Preconditioning markedly reduced the number of ventricular premature beats (VPBs; 86 +/- 34 v. 377 +/- 78; P < 0.05), the episodes of ventricular tachycardia (VT; 2.0 +/- 0.7 v. 13.6 +/- 4.5; P < 0.05) and the incidences of both VT (60% v. 91%) and ventricular fibrillation (0% v. 82%; P < 0.05) during the prolonged occlusion. Survival (from the combined ischaemia and reperfusion insult) was significantly increased (40% v. 0%; P < 0.05) by PC. MPG did not modify the protective effects of PC, although free radical (mostly superoxide) formation that occurred following PC was abrogated in the presence of MPG. Thus, the number of VPBs (111 +/- 39), VT episodes (1.2 +/- 0.9) and the incidences of VT (20%) and VF (0%) during occlusion were similar to the PC dogs. MPG itself did not significantly modify arrhythmia severity in non-PC dogs.
We conclude that in our canine model of ischaemia/reperfusion the generation of ROS does not play a trigger role in the early PC-induced antiarrhythmic protection.
在麻醉犬中使用活性氧清除剂N - 2 - 巯基丙酰甘氨酸(MPG),研究活性氧(ROS)在缺血预处理(PC)抗心律失常保护作用中的可能参与情况。

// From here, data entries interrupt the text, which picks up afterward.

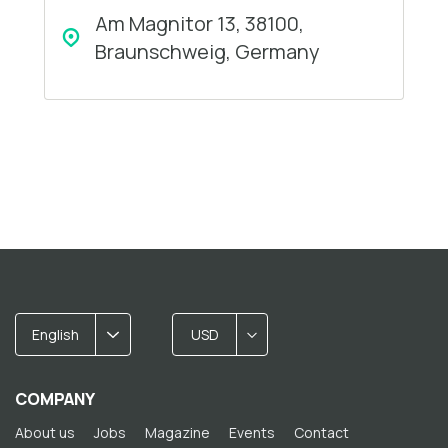
Am Magnitor 13, 38100,
Braunschweig, Germany
English
USD
COMPANY
About us
Jobs
Magazine
Events
Contact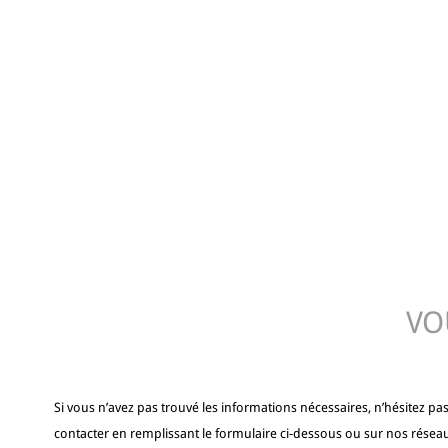
VO
Si vous n’avez pas trouvé les informations nécessaires, n’hésitez pa
contacter en remplissant le formulaire ci-dessous ou sur nos résea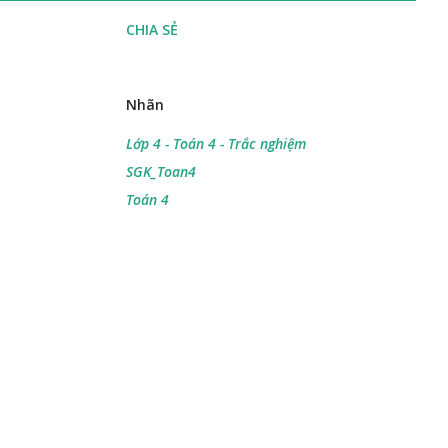
CHIA SẺ
Nhãn
Lớp 4 - Toán 4 - Trắc nghiệm
SGK_Toan4
Toán 4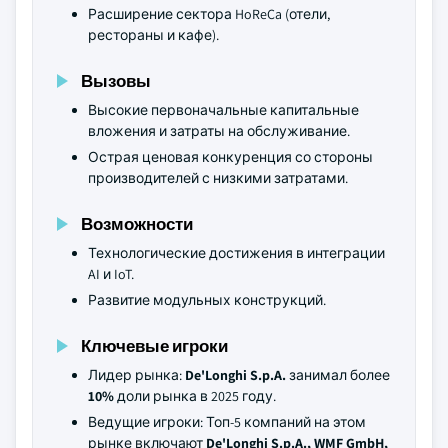
Расширение сектора HoReCa (отели,
рестораны и кафе).
Вызовы
Высокие первоначальные капитальные
вложения и затраты на обслуживание.
Острая ценовая конкуренция со стороны
производителей с низкими затратами.
Возможности
Технологические достижения в интеграции
AI и IoT.
Развитие модульных конструкций.
Ключевые игроки
Лидер рынка:
De'Longhi S.p.A.
занимал более
10%
доли рынка в 2025 году.
Ведущие игроки: Топ-5 компаний на этом
рынке включают
De'Longhi S.p.A., WMF GmbH,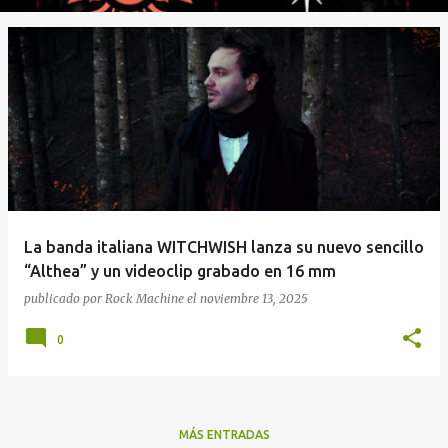
La banda italiana WITCHWISH lanza su nuevo sencillo
“Althea” y un videoclip grabado en 16 mm
publicado por
Rock Machine
el
noviembre 13, 2025
0
MÁS ENTRADAS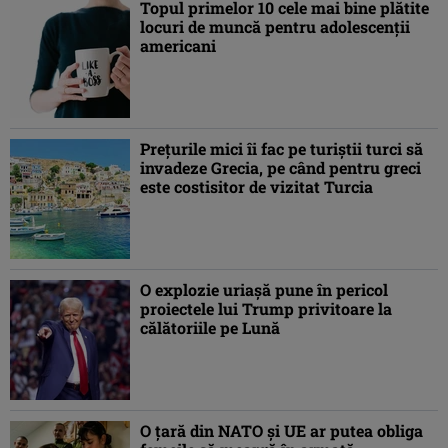
Topul primelor 10 cele mai bine plătite
locuri de muncă pentru adolescenții
americani
Prețurile mici îi fac pe turiștii turci să
invadeze Grecia, pe când pentru greci
este costisitor de vizitat Turcia
O explozie uriașă pune în pericol
proiectele lui Trump privitoare la
călătoriile pe Lună
O țară din NATO și UE ar putea obliga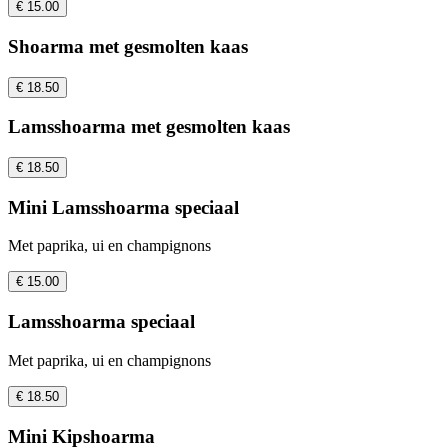
€ 15.00
Shoarma met gesmolten kaas
€ 18.50
Lamsshoarma met gesmolten kaas
€ 18.50
Mini Lamsshoarma speciaal
Met paprika, ui en champignons
€ 15.00
Lamsshoarma speciaal
Met paprika, ui en champignons
€ 18.50
Mini Kipshoarma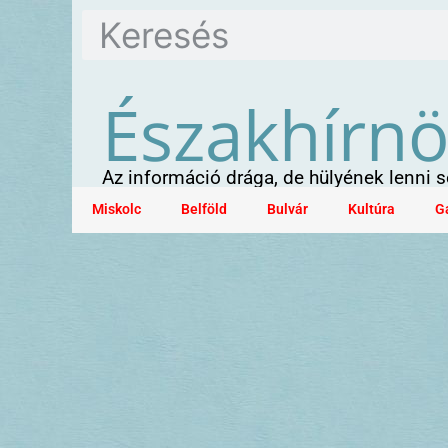
Északhírn
Az információ drága, de hülyének lenni
Miskolc
Belföld
Bulvár
Kultúra
G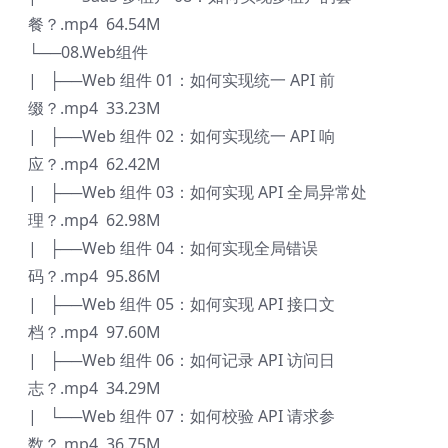
餐？.mp4 64.54M
└──08.Web组件
| ├──Web 组件 01：如何实现统一 API 前
缀？.mp4 33.23M
| ├──Web 组件 02：如何实现统一 API 响
应？.mp4 62.42M
| ├──Web 组件 03：如何实现 API 全局异常处
理？.mp4 62.98M
| ├──Web 组件 04：如何实现全局错误
码？.mp4 95.86M
| ├──Web 组件 05：如何实现 API 接口文
档？.mp4 97.60M
| ├──Web 组件 06：如何记录 API 访问日
志？.mp4 34.29M
| └──Web 组件 07：如何校验 API 请求参
数？.mp4 36.75M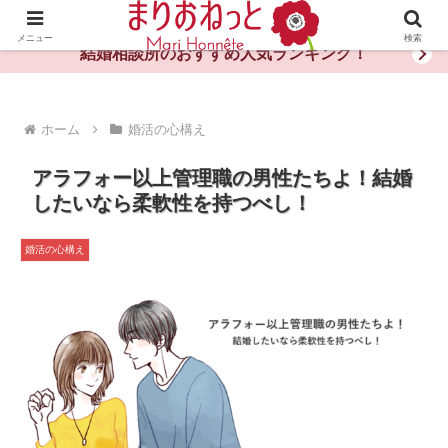
婚活や出会いの体験談・評判・秘訣がわかる情報サイト
メニュー
検索
結婚相談所のおすすめ人気ランキング！
ホーム
婚活の心構え
アラフォー以上管理職の男性たちよ！結婚
したいなら柔軟性を持つべし！
婚活の心構え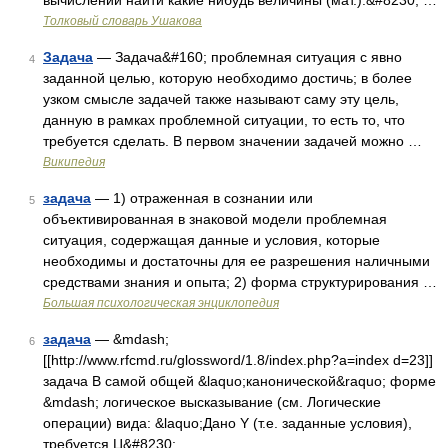
вычислений найти какие нибудь величины (мат.).&#8230; …
Толковый словарь Ушакова
Задача
— Задача&#160; проблемная ситуация с явно
4
заданной целью, которую необходимо достичь; в более
узком смысле задачей также называют саму эту цель,
данную в рамках проблемной ситуации, то есть то, что
требуется сделать. В первом значении задачей можно …
Википедия
задача
— 1) отраженная в сознании или
5
объективированная в знаковой модели проблемная
ситуация, содержащая данные и условия, которые
необходимы и достаточны для ее разрешения наличными
средствами знания и опыта; 2) форма структурирования …
Большая психологическая энциклопедия
задача
— &mdash;
6
[[http://www.rfcmd.ru/glossword/1.8/index.php?a=index d=23]]
задача В самой общей &laquo;канонической&raquo; форме
&mdash; логическое высказывание (см. Логические
операции) вида: &laquo;Дано Y (т.е. заданные условия),
требуется Ц&#8230; …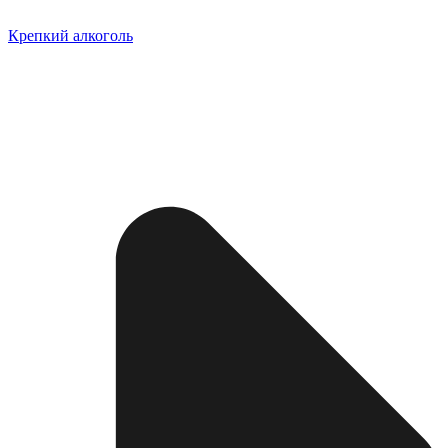
Крепкий алкоголь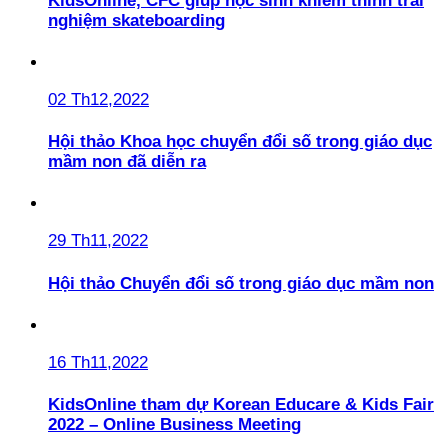
KidsOnline, CFC giúp học sinh khiếm thính trải
nghiệm skateboarding
02 Th12,2022
Hội thảo Khoa học chuyển đổi số trong giáo dục
mầm non đã diễn ra
29 Th11,2022
Hội thảo Chuyển đổi số trong giáo dục mầm non
16 Th11,2022
KidsOnline tham dự Korean Educare & Kids Fair
2022 – Online Business Meeting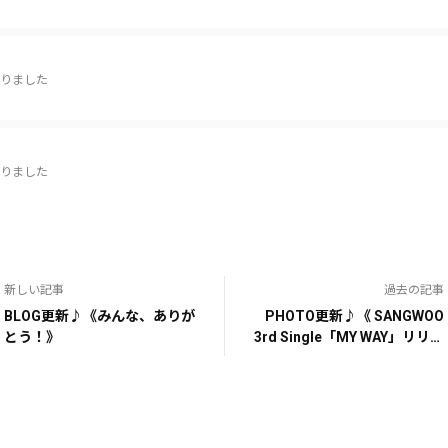
りました
りました
新しい記事
過去の記事
BLOG更新♪《みんな、ありが
PHOTO更新♪《 SANGWOO
とう！》
3rd Single「MY WAY」リリー
ス記念イベント 》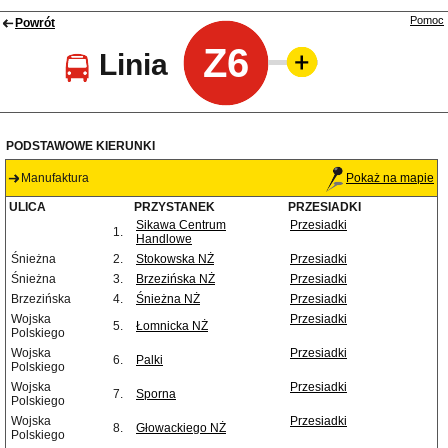
Pomoc
Powrót
Z6
Linia
PODSTAWOWE KIERUNKI
Manufaktura
Pokaż na mapie
ULICA
PRZYSTANEK
PRZESIADKI
Sikawa Centrum
Przesiadki
1.
Handlowe
Śnieżna
2.
Stokowska NŻ
Przesiadki
Śnieżna
3.
Brzezińska NŻ
Przesiadki
Brzezińska
4.
Śnieżna NŻ
Przesiadki
Wojska
Przesiadki
5.
Łomnicka NŻ
Polskiego
Wojska
Przesiadki
6.
Palki
Polskiego
Wojska
Przesiadki
7.
Sporna
Polskiego
Wojska
Przesiadki
8.
Głowackiego NŻ
Polskiego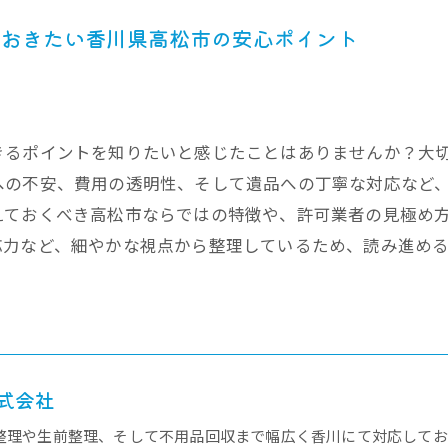
ておきたい香川県高松市の安心ポイント
きるポイントを知りたいと感じたことはありませんか？大
への不安、費用の透明性、そして遺品への丁寧な対応など
えておくべき高松市ならではの特徴や、許可業者の見極め
応力など、細やかな視点から整理しているため、読み進め
式会社
整理や生前整理、そして不用品回収まで幅広く香川にて対応してお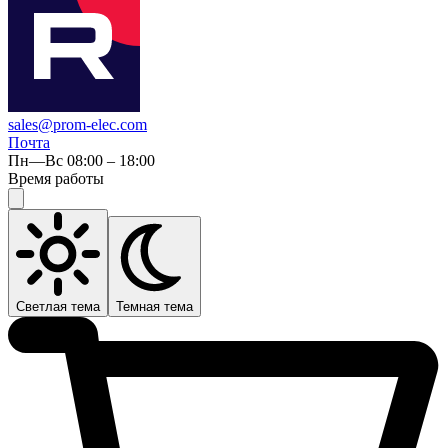
sales@prom-elec.com
Почта
Пн—Вс 08:00 – 18:00
Время работы
Светлая тема
Темная тема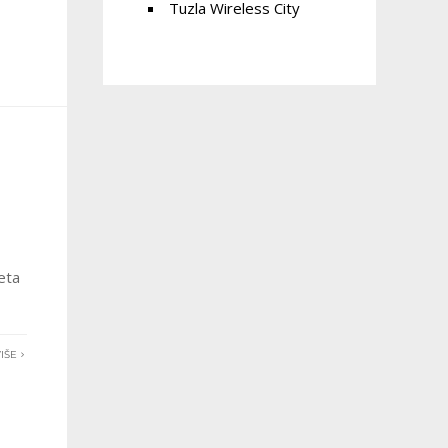
Tuzla Wireless City
o
eta
IŠE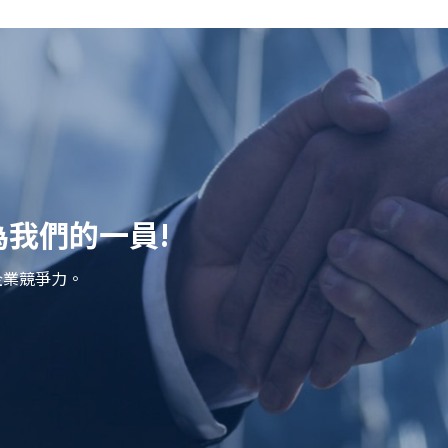
我們的一員!
企業競爭力。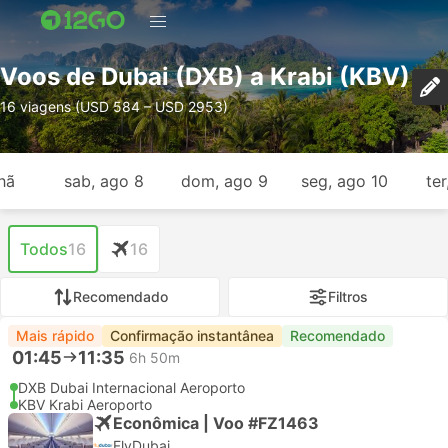
Voos de Dubai (DXB) a Krabi (KBV)
16 viagens (USD 584 – USD 2953)
hã
sab, ago 8
dom, ago 9
seg, ago 10
ter
Todos
16
16
Recomendado
Filtros
Mais rápido
Confirmação instantânea
Recomendado
01:45
11:35
6h 50m
DXB Dubai Internacional Aeroporto
KBV Krabi Aeroporto
Econômica | Voo #FZ1463
FlyDubai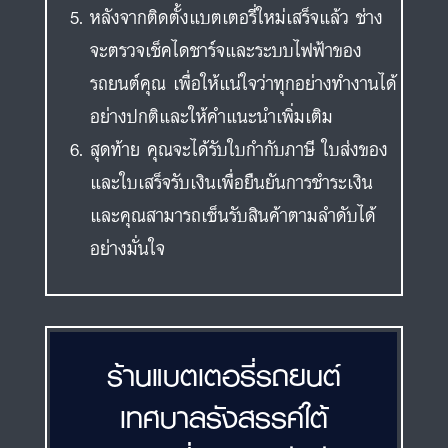
หลังจากติดตั้งแบตเตอรี่ใหม่เสร็จแล้ว ช่าง
จะตรวจเช็คไดชาร์จและระบบไฟฟ้าของ
รถยนต์คุณ เพื่อให้แน่ใจว่าทุกอย่างทำงานได้
อย่างปกติและให้คำแนะนำเพิ่มเติม
สุดท้าย คุณจะได้รับใบกำกับภาษี ใบส่งของ
และใบเสร็จรับเงินเพื่อยืนยันการชำระเงิน
และคุณสามารถเซ็นรับสินค้าตามลำดับได้
อย่างมั่นใจ
ร้านแบตเตอรี่รถยนต์
เทศบาลรังสรรค์ใต้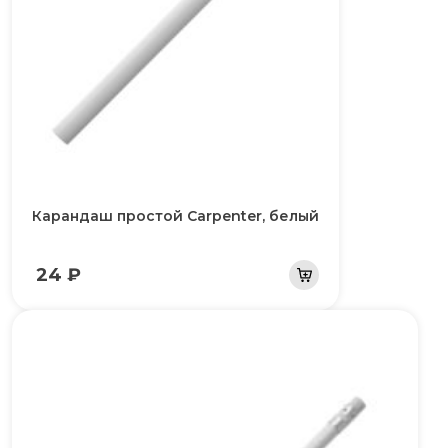
Карандаш простой Carpenter, белый
24 ₽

对20只氯醛糖 - 乌拉坦麻醉的犬,在延长的(25分钟)缺血/再灌注(I/R)损伤前20分钟,通过两次5分钟阻断左前降支(LAD)冠状动脉诱导PC。在其中10只犬中,从PC程序开始前10分钟起,以0.15毫克/千克(-1)分钟(-1)的剂量将MPG局部注入LAD的一个小侧支,并在整个PC过程中持续注入。在另外4只先进行预处理然后在不存在和2小时后存在MPG的情况下进行预处理的犬中,通过化学发光法评估自由基(主要是超氧阴离子)的形成。11只注入生理盐水并接受25分钟I/R损伤的犬作为对照。另外9只未进行预处理的犬在阻断前60分钟内给予MPG。
预处理显著减少了室性早搏(VPB)的数量(86±34对377±78;P<0.05)、室性心动过速(VT)的发作次数(2.0±0.7对13.6±4.5;P<0.05)以及延长阻断期间VT(60%对91%)和室颤(0%对82%;P<0.05)的发生率。PC显著提高了(联合缺血和再灌注损伤后的)生存率(40%对0%;P<0.05)。MPG并未改变PC的保护作用,尽管在MPG存在的情况下,PC后发生的自由基(主要是超氧阴离子)形成被消除。因此,阻断期间VPB的数量(111±39)、VT发作次数(1.2±0.9)以及VT(20%)和VF(0%)的发生率与PC犬相似。MPG本身在未进行PC的犬中并未显著改变心律失常的严重程度。
我们得出结论,在我们的犬缺血/再灌注模型中,ROS的产生在早期PC诱导的抗心律失常保护中不发挥触发作用。